* Task item *
The result should be every line in the data below that carries the string "Parallel".
** Opening Dataset extract block **
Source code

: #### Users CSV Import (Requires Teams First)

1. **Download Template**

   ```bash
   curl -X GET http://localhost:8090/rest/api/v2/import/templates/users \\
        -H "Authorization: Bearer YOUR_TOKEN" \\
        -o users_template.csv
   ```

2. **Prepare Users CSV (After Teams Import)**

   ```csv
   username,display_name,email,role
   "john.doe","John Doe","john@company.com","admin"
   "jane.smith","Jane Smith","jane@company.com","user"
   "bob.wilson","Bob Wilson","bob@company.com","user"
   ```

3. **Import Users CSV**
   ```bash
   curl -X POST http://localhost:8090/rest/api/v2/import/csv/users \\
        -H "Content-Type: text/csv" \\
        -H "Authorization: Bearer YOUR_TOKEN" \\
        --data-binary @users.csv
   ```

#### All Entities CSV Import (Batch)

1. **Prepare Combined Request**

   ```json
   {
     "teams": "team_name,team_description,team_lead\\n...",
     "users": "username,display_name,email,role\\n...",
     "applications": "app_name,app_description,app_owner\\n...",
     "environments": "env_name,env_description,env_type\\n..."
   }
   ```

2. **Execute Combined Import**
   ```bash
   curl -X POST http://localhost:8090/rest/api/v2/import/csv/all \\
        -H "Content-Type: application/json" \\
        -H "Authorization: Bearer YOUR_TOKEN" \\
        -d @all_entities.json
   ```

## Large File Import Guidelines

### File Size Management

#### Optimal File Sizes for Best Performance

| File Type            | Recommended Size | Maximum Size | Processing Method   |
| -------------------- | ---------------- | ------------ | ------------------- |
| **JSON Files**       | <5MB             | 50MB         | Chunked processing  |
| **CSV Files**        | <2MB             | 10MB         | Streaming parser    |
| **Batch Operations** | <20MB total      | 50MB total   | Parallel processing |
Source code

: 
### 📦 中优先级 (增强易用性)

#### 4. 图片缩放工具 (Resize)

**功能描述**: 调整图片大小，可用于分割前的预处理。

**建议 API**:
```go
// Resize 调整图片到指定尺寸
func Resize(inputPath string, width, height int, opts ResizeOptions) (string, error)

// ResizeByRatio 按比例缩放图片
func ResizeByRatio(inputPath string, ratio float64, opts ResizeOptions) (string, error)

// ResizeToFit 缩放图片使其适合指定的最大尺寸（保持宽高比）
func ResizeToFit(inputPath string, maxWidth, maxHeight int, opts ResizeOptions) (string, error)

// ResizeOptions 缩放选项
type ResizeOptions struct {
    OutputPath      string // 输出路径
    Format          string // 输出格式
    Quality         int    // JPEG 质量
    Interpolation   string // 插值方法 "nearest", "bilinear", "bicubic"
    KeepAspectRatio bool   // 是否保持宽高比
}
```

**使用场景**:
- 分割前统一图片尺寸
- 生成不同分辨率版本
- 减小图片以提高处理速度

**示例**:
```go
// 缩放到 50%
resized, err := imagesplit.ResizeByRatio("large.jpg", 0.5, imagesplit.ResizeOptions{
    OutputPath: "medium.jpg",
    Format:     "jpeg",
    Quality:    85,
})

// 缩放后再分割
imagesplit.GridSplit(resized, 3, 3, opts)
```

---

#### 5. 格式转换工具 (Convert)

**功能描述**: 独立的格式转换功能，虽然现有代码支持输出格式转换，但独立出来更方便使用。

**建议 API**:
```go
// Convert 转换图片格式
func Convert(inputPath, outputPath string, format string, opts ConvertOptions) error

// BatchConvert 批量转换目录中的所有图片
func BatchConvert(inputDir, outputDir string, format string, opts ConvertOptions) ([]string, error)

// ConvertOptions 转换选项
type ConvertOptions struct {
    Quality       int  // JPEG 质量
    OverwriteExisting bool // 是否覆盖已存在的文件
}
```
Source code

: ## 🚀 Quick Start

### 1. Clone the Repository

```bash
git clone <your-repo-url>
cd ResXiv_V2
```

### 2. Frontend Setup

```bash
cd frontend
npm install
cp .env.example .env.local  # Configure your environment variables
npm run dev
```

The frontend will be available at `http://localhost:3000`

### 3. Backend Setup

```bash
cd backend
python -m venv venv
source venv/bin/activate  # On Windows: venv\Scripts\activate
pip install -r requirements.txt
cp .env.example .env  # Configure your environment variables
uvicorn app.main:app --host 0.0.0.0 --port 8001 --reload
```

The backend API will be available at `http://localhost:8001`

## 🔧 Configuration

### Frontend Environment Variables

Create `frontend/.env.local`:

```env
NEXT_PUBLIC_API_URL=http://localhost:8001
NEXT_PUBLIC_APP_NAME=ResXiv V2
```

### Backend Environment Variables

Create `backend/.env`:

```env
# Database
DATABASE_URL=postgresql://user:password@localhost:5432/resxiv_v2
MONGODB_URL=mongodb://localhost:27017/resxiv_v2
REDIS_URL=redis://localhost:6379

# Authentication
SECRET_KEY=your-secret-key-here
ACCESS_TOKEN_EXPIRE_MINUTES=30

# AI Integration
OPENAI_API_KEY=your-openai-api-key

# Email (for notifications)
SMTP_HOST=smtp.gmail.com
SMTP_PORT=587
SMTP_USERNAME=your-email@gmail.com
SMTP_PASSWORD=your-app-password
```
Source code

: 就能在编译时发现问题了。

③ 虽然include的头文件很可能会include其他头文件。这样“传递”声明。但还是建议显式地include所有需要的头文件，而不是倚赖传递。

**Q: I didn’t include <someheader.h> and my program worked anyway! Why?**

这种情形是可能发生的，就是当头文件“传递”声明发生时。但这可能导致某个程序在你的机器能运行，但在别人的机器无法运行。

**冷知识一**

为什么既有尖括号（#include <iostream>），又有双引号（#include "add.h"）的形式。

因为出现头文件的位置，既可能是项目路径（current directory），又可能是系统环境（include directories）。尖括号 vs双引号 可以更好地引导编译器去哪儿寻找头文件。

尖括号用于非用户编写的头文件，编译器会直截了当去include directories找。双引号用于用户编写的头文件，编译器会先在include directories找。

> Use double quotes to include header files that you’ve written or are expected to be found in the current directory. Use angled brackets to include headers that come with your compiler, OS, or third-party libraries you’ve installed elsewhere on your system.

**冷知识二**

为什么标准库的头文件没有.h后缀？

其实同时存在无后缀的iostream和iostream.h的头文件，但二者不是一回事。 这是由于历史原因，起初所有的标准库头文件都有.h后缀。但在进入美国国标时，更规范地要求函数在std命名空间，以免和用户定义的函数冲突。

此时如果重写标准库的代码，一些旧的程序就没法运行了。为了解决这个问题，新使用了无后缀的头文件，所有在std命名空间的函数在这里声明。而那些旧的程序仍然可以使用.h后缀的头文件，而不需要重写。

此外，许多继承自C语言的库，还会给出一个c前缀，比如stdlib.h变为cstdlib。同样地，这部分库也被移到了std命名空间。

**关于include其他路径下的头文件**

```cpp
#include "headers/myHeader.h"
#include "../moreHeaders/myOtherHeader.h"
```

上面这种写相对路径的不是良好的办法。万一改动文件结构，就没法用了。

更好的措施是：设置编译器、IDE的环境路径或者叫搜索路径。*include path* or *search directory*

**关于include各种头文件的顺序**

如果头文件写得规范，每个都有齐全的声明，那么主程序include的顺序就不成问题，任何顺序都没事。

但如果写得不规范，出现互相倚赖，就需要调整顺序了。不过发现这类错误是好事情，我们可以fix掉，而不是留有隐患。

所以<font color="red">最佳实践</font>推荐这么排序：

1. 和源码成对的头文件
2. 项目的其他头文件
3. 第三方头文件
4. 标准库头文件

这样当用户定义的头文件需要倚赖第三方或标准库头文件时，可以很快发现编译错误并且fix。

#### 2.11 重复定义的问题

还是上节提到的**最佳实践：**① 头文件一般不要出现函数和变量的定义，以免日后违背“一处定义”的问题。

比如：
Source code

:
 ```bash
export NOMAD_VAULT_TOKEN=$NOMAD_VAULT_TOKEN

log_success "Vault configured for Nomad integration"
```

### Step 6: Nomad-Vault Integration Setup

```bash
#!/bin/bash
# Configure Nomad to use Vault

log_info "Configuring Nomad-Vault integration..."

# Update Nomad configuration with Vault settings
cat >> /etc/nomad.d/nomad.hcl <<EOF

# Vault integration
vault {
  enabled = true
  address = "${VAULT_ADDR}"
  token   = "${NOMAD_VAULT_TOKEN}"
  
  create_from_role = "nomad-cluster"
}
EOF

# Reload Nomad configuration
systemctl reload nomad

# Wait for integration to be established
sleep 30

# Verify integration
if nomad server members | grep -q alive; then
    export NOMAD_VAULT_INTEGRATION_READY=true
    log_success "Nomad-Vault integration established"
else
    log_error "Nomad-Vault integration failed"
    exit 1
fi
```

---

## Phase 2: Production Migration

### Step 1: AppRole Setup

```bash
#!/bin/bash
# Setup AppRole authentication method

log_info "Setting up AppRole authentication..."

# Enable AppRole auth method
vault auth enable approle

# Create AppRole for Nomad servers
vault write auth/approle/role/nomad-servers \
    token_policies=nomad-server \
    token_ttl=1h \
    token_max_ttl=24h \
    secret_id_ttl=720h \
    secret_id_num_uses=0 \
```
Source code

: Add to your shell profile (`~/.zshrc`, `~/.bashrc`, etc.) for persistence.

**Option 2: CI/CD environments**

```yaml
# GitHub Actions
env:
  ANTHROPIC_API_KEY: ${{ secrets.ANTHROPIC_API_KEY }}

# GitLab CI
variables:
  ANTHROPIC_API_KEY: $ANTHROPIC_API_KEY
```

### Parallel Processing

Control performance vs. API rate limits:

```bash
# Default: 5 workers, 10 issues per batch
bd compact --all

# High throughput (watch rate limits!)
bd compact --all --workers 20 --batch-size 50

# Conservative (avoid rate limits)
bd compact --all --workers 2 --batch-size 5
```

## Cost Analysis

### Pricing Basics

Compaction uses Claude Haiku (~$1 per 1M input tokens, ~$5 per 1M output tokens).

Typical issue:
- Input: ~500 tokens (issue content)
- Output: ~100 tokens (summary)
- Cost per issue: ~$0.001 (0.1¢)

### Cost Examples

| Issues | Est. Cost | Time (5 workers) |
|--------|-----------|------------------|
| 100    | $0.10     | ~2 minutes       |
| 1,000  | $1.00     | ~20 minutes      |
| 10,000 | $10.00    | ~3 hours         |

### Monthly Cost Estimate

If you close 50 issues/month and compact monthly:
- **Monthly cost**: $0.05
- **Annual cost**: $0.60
** Closing Dataset extract block **
* Response to this task *
| **Batch Operations** | <20MB total      | 50MB total   | Parallel processing |
### Parallel Processing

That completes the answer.